= Jiger (AATV) =

All terrain vehicle

The Jiger was the first all-terrain vehicle (ATV). It was a six-wheeled amphibious ATV with differential steering via separate throttle control of its dual (left vs right) engines. The first Jigers were built-to-order beginning in 1961 by JGR Gunsport in Toronto and were mass-produced by Jiger Corporation beginning in 1965, until the company declared bankruptcy in February 1968. Breton Versatech Limited purchased the company’s assets and production on the Versatech Jigger began in later 1968. DIY kits were also brought to the market. Sales were poor, and in 1971, the company’s assets were sold at public auction.

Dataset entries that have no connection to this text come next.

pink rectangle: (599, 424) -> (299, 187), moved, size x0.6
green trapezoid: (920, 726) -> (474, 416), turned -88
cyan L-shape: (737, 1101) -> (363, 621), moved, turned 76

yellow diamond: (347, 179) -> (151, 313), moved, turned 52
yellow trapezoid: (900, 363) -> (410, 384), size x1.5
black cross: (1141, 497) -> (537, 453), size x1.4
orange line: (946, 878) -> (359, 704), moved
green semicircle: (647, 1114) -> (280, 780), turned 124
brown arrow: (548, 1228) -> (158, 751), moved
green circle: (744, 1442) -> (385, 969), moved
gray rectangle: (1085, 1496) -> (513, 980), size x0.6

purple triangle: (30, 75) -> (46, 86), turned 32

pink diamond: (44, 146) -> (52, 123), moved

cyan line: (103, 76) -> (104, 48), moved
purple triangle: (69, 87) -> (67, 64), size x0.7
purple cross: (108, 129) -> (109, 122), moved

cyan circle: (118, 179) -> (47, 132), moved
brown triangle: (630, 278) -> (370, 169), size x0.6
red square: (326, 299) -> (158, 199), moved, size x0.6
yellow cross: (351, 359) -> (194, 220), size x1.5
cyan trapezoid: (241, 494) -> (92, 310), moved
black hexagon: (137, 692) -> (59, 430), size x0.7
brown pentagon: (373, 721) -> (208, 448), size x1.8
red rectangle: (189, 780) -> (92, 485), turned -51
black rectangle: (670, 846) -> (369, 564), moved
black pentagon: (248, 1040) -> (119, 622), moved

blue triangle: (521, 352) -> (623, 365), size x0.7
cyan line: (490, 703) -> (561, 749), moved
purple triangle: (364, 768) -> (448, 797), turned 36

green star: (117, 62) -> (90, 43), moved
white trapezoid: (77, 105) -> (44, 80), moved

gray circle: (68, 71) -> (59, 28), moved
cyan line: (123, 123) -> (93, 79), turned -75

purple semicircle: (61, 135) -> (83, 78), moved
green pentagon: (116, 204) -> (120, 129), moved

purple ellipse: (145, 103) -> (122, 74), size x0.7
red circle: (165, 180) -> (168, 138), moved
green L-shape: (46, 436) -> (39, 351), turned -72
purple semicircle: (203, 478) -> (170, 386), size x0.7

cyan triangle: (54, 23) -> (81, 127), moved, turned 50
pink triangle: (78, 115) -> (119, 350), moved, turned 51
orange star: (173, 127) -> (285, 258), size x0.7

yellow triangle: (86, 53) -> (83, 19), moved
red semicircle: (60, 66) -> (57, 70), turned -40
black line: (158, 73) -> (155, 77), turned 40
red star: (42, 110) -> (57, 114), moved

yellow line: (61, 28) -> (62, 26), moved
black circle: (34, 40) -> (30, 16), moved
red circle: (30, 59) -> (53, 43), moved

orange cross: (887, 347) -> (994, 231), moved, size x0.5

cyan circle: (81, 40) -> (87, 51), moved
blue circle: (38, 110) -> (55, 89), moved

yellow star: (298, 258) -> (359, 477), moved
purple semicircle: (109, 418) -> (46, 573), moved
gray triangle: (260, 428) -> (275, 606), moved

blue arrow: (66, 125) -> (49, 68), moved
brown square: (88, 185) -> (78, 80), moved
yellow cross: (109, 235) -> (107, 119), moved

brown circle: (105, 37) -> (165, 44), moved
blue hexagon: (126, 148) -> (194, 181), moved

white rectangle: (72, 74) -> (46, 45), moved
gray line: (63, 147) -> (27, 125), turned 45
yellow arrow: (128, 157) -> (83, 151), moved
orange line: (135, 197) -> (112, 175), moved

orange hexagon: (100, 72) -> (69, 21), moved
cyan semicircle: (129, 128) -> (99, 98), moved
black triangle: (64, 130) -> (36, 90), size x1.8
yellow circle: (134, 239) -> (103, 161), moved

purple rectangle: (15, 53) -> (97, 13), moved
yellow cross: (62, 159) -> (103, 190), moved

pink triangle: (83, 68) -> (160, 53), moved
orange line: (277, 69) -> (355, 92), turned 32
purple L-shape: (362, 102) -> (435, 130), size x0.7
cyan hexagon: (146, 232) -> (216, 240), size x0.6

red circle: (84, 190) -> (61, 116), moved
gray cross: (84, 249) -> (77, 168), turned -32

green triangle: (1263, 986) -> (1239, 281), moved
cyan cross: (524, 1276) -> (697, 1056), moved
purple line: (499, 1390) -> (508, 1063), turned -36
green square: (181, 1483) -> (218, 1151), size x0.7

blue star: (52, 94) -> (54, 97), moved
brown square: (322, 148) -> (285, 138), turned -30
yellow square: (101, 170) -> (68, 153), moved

Around 3,337 Jigers were built.

The twin two-cycle "Techumseh Power Products" engines were replaced by a single four-cycle "JLO" engine. The dual engine system presented several problems. The first was keeping two engines timed at the same rpm on straight-line travel, which often required course correction. Secondly, maintaining two engines. Two-cycle engines tend to foul plugs, which had to be replaced often. A dual clutch/brake system was used to tie the two sides to the single power source.
The changes greatly improved product operation and dependability.

The Jiger was the brainchild of Jack (Jacob) Rempel (a.k.a. John Gower), the founder of JGR Gunsport, and Swiss engineer Fred Rohrer.

The Jiger was produced in three models:
- Build A – Twin-engine Techumseh (29 confirmed units built)
- Model 152 - Single-engine JLO 152 (1,867 confirmed units built)
- Model 197 - Single-engine JLO 197 (959 confirmed units built)
Confirmation is based on existing serial numbers. Many serial numbers are still unconfirmed, so the actual quantity is more than what is recorded here.